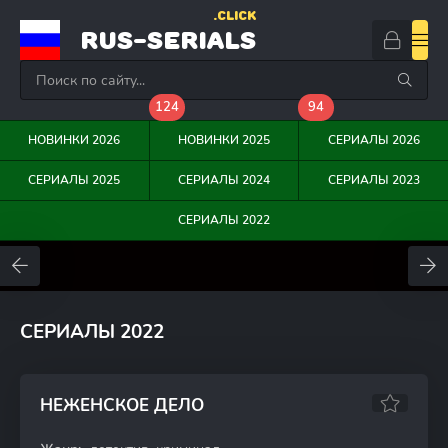
.CLICK
RUS-SERIALS
124
94
НОВИНКИ 2026
НОВИНКИ 2025
СЕРИАЛЫ 2026
СЕРИАЛЫ 2025
СЕРИАЛЫ 2024
СЕРИАЛЫ 2023
СЕРИАЛЫ 2022
0
0
0
СЕРИАЛЫ 2022
НЕЖЕНСКОЕ ДЕЛО
7.48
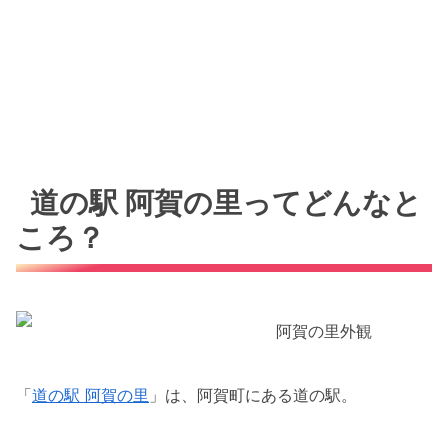
道の駅 阿賀の里ってどんなと
ころ？
「
道の駅 阿賀の里
」は、阿賀町にある道の駅。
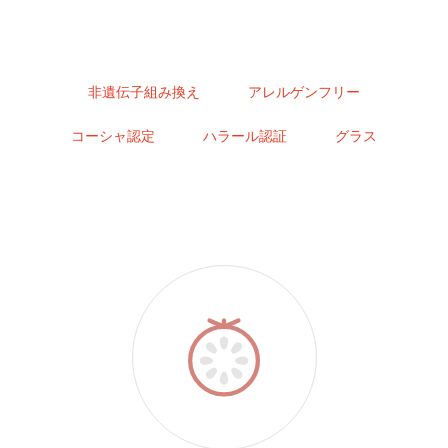
非遺伝子組み換え
アレルゲンフリー
コーシャ認定
ハラール認証
グラス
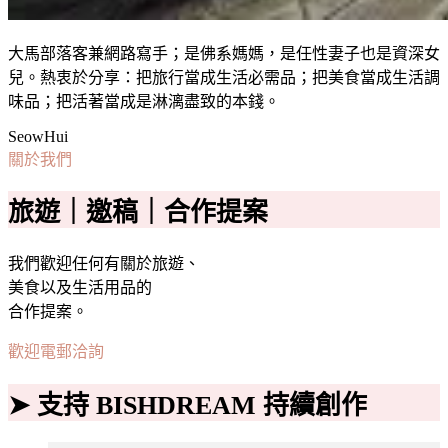
大馬部落客兼網路寫手；是佛系媽媽，是任性妻子也是資深女
兒。熱衷於分享：把旅行當成生活必需品；把美食當成生活調
味品；把活著當成是淋漓盡致的本錢。
SeowHui
關於我們
旅遊｜邀稿｜合作提案
我們歡迎任何有關於旅遊、
美食以及生活用品的
合作提案。
歡迎電郵洽詢
➤ 支持 BISHDREAM 持續創作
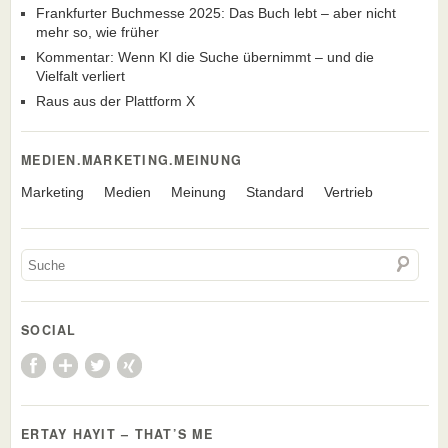
Frankfurter Buchmesse 2025: Das Buch lebt – aber nicht
mehr so, wie früher
Kommentar: Wenn KI die Suche übernimmt – und die
Vielfalt verliert
Raus aus der Plattform X
MEDIEN.MARKETING.MEINUNG
Marketing
Medien
Meinung
Standard
Vertrieb
SOCIAL
ERTAY HAYIT – THAT’S ME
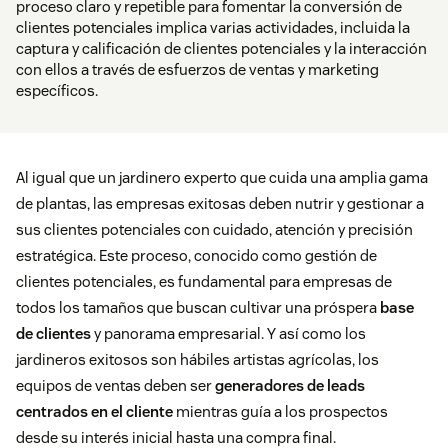
proceso claro y repetible para fomentar la conversión de
clientes potenciales implica varias actividades, incluida la
captura y calificación de clientes potenciales y la interacción
con ellos a través de esfuerzos de ventas y marketing
específicos.
Al igual que un jardinero experto que cuida una amplia gama
de plantas, las empresas exitosas deben nutrir y gestionar a
sus clientes potenciales con cuidado, atención y precisión
estratégica. Este proceso, conocido como gestión de
clientes potenciales, es fundamental para empresas de
todos los tamaños que buscan cultivar una próspera
base
de clientes
y panorama empresarial. Y así como los
jardineros exitosos son hábiles artistas agrícolas, los
equipos de ventas deben ser
generadores de leads
centrados en el cliente
mientras guía a los prospectos
desde su interés inicial hasta una compra final.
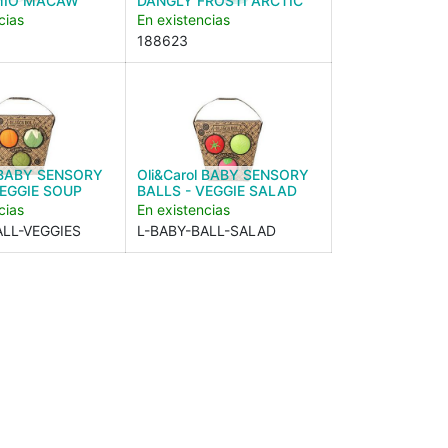
MIO MACAW
DANGLY FROSTI ARCTIC
cias
En existencias
188623
l BABY SENSORY
Oli&Carol BABY SENSORY
VEGGIE SOUP
BALLS - VEGGIE SALAD
cias
En existencias
ALL-VEGGIES
L-BABY-BALL-SALAD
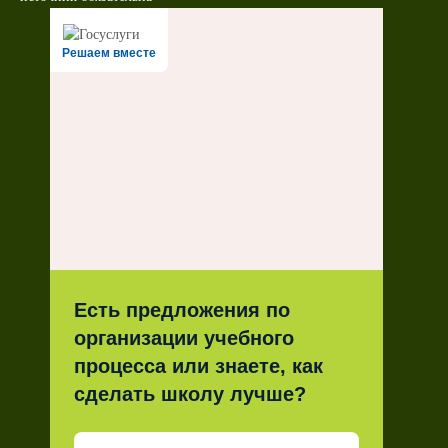
Решаем вместе
Есть предложения по
организации учебного
процесса или знаете, как
сделать школу лучше?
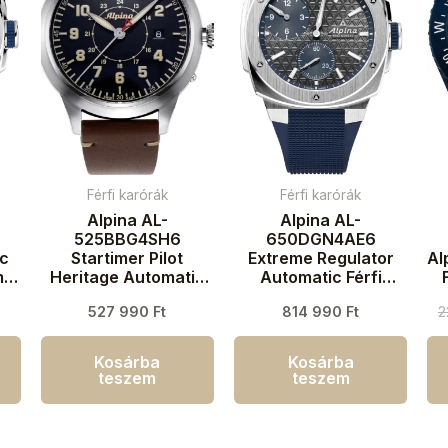
Férfi karórák
Férfi karórák
Alpina AL-
Alpina AL-
525BBG4SH6
650DGN4AE6
ic
Startimer Pilot
Extreme Regulator
Al
m
Heritage Automatic
Automatic Férfi
Férfi karóra 44mm
karóra 41mm 20ATM
527 990
Ft
814 990
Ft
2
3ATM
Kosárba
Kosárba
teszem
teszem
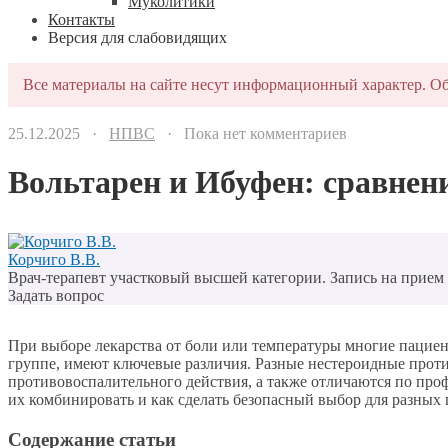
Муколитики
Контакты
Версия для слабовидящих
Все материалы на сайте несут информационный характер. Об
25.12.2025 ·
НПВС
· Пока нет комментариев
Вольтарен и Ибуфен: сравнен
Корчиго В.В.
Врач-терапевт участковый высшей категории. Запись на прием п
Задать вопрос
При выборе лекарства от боли или температуры многие пацие
группе, имеют ключевые различия. Разные нестероидные про
противовоспалительного действия, а также отличаются по проф
их комбинировать и как сделать безопасный выбор для разных 
Содержание статьи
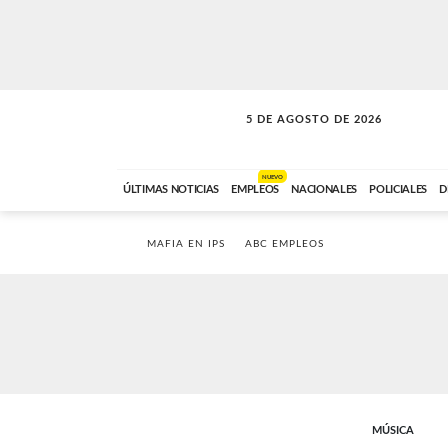
5 DE AGOSTO DE 2026
SOLO MÚSICA
ABC FM
18:00 A 23:59
NUEVO
ÚLTIMAS NOTICIAS
EMPLEOS
NACIONALES
POLICIALES
D
MAFIA EN IPS
ABC EMPLEOS
MÚSICA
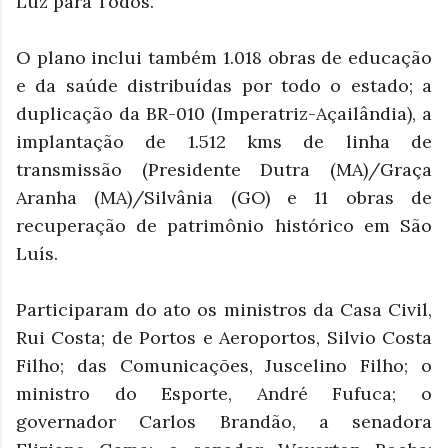
Luz para Todos.
O plano inclui também 1.018 obras de educação
e da saúde distribuídas por todo o estado; a
duplicação da BR-010 (Imperatriz-Açailândia), a
implantação de 1.512 kms de linha de
transmissão (Presidente Dutra (MA)/Graça
Aranha (MA)/Silvânia (GO) e 11 obras de
recuperação de patrimônio histórico em São
Luís.
Participaram do ato os ministros da Casa Civil,
Rui Costa; de Portos e Aeroportos, Silvio Costa
Filho; das Comunicações, Juscelino Filho; o
ministro do Esporte, André Fufuca; o
governador Carlos Brandão, a senadora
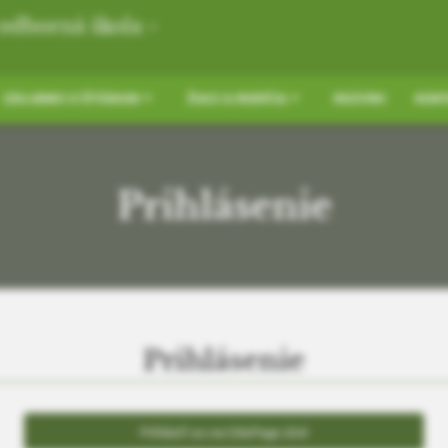
odborná škola -
ZÁUJEMCI O ŠTÚDIUM
ŽIACI A RODIČIA
ROZVRH
KONT
Prihlásenie
Prihlásenie
Prihlásiť sa cez EduPage účet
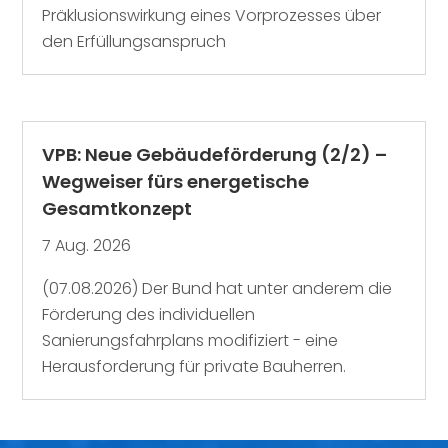
Präklusionswirkung eines Vorprozesses über
den Erfüllungsanspruch
VPB: Neue Gebäudeförderung (2/2) –
Wegweiser fürs energetische
Gesamtkonzept
7 Aug. 2026
(07.08.2026) Der Bund hat unter anderem die
Förderung des individuellen
Sanierungsfahrplans modifiziert - eine
Herausforderung für private Bauherren.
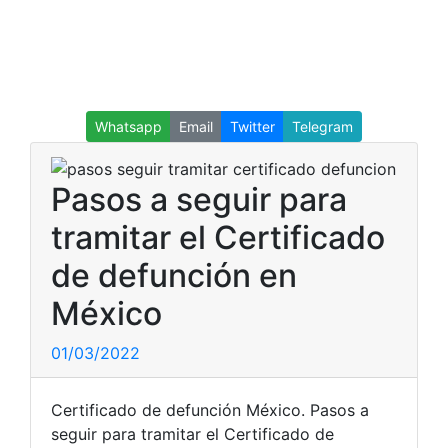
Whatsapp
Email
Twitter
Telegram
Pasos a seguir para
tramitar el Certificado
de defunción en
México
01/03/2022
Certificado de defunción México. Pasos a
seguir para tramitar el Certificado de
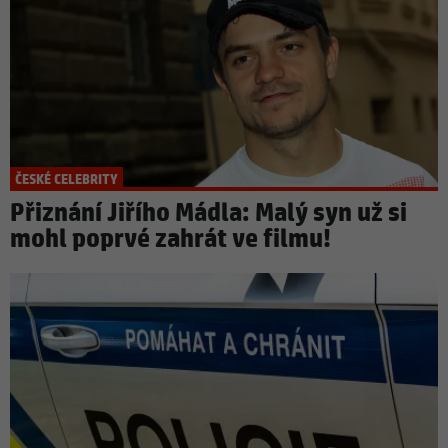
ČESKÉ CELEBRITY
Přiznání Jiřího Mádla: Malý syn už si
mohl poprvé zahrát ve filmu!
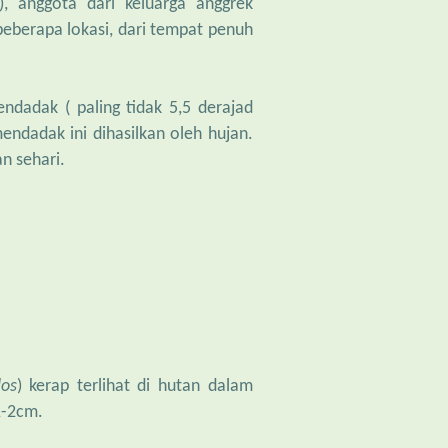
), anggota dari keluarga anggrek
beberapa lokasi, dari tempat penuh
endadak ( paling tidak 5,5 derajad
endadak ini dihasilkan oleh hujan.
n sehari.
os
) kerap terlihat di hutan dalam
1-2cm.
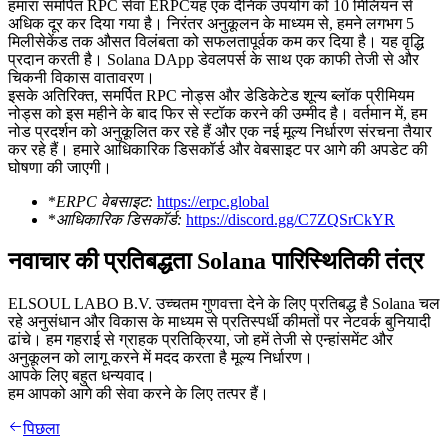
हमारा समर्पित RPC सेवा ERPCयह एक दैनिक उपयोग को 10 मिलियन से
अधिक दूर कर दिया गया है। निरंतर अनुकूलन के माध्यम से, हमने लगभग 5
मिलीसेकेंड तक औसत विलंबता को सफलतापूर्वक कम कर दिया है। यह वृद्धि
प्रदान करती है। Solana DApp डेवलपर्स के साथ एक काफी तेजी से और
चिकनी विकास वातावरण।
इसके अतिरिक्त, समर्पित RPC नोड्स और डेडिकेटेड शून्य ब्लॉक प्रीमियम
नोड्स को इस महीने के बाद फिर से स्टॉक करने की उम्मीद है। वर्तमान में, हम
नोड प्रदर्शन को अनुकूलित कर रहे हैं और एक नई मूल्य निर्धारण संरचना तैयार
कर रहे हैं। हमारे आधिकारिक डिसकॉर्ड और वेबसाइट पर आगे की अपडेट की
घोषणा की जाएगी।
*
ERPC वेबसाइट:
https://erpc.global
*
आधिकारिक डिसकॉर्ड:
https://discord.gg/C7ZQSrCkYR
नवाचार की प्रतिबद्धता Solana पारिस्थितिकी तंत्र
ELSOUL LABO B.V. उच्चतम गुणवत्ता देने के लिए प्रतिबद्ध है Solana चल
रहे अनुसंधान और विकास के माध्यम से प्रतिस्पर्धी कीमतों पर नेटवर्क बुनियादी
ढांचे। हम गहराई से ग्राहक प्रतिक्रिया, जो हमें तेजी से एन्हांसमेंट और
अनुकूलन को लागू करने में मदद करता है मूल्य निर्धारण।
आपके लिए बहुत धन्यवाद।
हम आपको आगे की सेवा करने के लिए तत्पर हैं।
पिछला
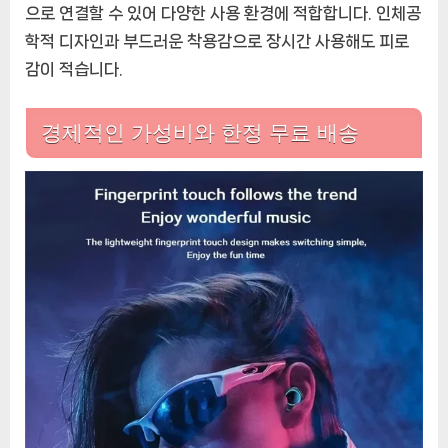
으로 연결할 수 있어 다양한 사용 환경에 적합합니다. 인체공
학적 디자인과 부드러운 착용감으로 장시간 사용해도 피로
감이 적습니다.
경제적인 가성비와 한정 무료 배송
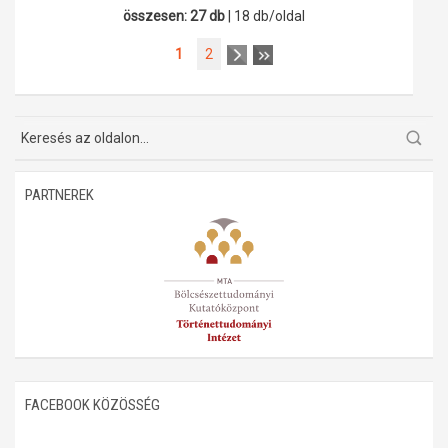
összesen: 27 db
| 18 db/oldal
1
2
PARTNEREK
FACEBOOK KÖZÖSSÉG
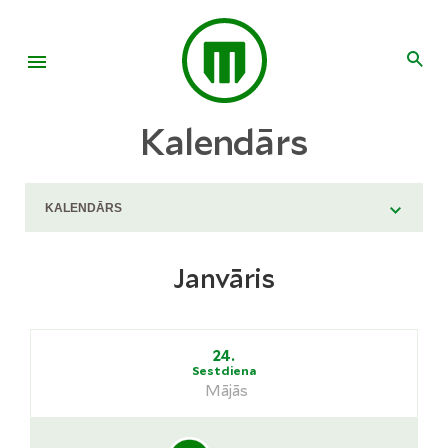
Kalendārs
Janvāris
24.
Sestdiena
Mājās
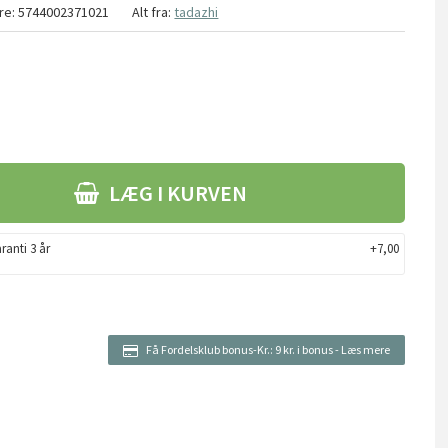
re:
5744002371021
Alt fra:
tadazhi
LÆG I KURVEN
ranti 3 år
+7,00
Få Fordelsklub bonus-Kr.:
9 kr. i bonus
-
Læs mere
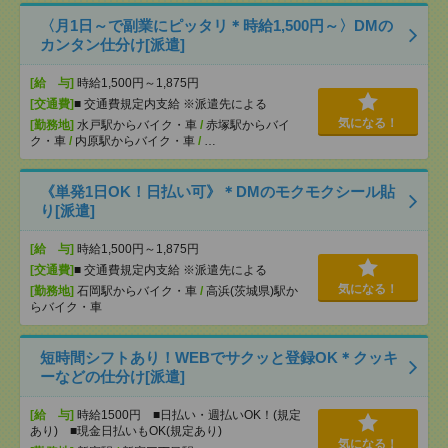
〈月1日～で副業にピッタリ＊時給1,500円～〉DMの
カンタン仕分け[派遣]
[給 与]
時給1,500円～1,875円
[交通費]
■ 交通費規定内支給 ※派遣先による
気になる！
[勤務地]
水戸駅からバイク・車
/
赤塚駅からバイ
ク・車
/
内原駅からバイク・車
/
…
《単発1日OK！日払い可》＊DMのモクモクシール貼
り[派遣]
[給 与]
時給1,500円～1,875円
[交通費]
■ 交通費規定内支給 ※派遣先による
気になる！
[勤務地]
石岡駅からバイク・車
/
高浜(茨城県)駅か
らバイク・車
短時間シフトあり！WEBでサクッと登録OK＊クッキ
ーなどの仕分け[派遣]
[給 与]
時給1500円 ■日払い・週払いOK！(規定
あり) ■現金日払いもOK(規定あり)
気になる！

+ + + + +

◆ EXERCISE GOAL
Leaving pictures out, output the lines of the data above from the one with "сделать школу лучше?" through the one with "противовоспалительного действия, а", word for word.

◆ TASK SOLUTION
сделать школу лучше?
Férfi karórák
Férfi karórák
Alpina AL-
Alpina AL-
525BBG4SH6
650DGN4AE6
ic
Startimer Pilot
Extreme Regulator
Al
m
Heritage Automatic
Automatic Férfi
Férfi karóra 44mm
karóra 41mm 20ATM
527 990
Ft
814 990
Ft
2
3ATM
Kosárba
Kosárba
teszem
teszem
Муколитики
Контакты
Версия для слабовидящих
Все материалы на сайте несут информационный характер. Об
25.12.2025 ·
НПВС
· Пока нет комментариев
Вольтарен и Ибуфен: сравнен
Корчиго В.В.
Врач-терапевт участковый высшей категории. Запись на прием п
Задать вопрос
При выборе лекарства от боли или температуры многие пацие
группе, имеют ключевые различия. Разные нестероидные про
противовоспалительного действия, а также отличаются по проф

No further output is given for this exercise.